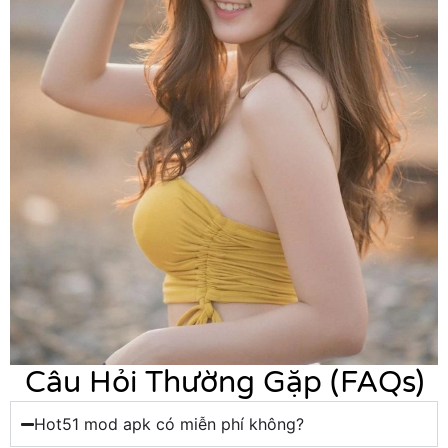
Câu Hỏi Thường Gặp (FAQs)
Hot51 mod apk có miễn phí không?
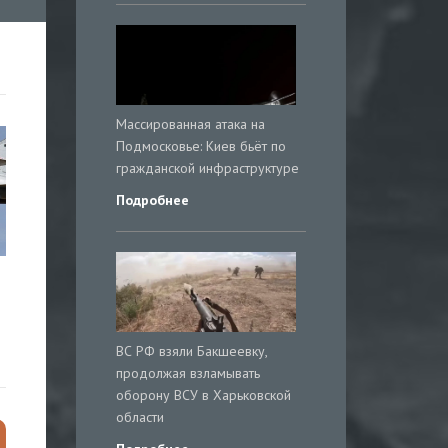
Массированная атака на
Подмосковье: Киев бьёт по
гражданской инфраструктуре
Подробнее
ВС РФ взяли Бакшеевку,
продолжая взламывать
оборону ВСУ в Харьковской
области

◆ ◆ ◆

→ **Required action**
Can you output the text from every row above, line for line and unchanged, with the pictures left out?

→ **Problem solution**
Câu Hỏi Thường Gặp (FAQs)
Hot51 mod apk có miễn phí không?
Массированная атака на
Подмосковье: Киев бьёт по
гражданской инфраструктуре
Подробнее
ВС РФ взяли Бакшеевку,
продолжая взламывать
оборону ВСУ в Харьковской
области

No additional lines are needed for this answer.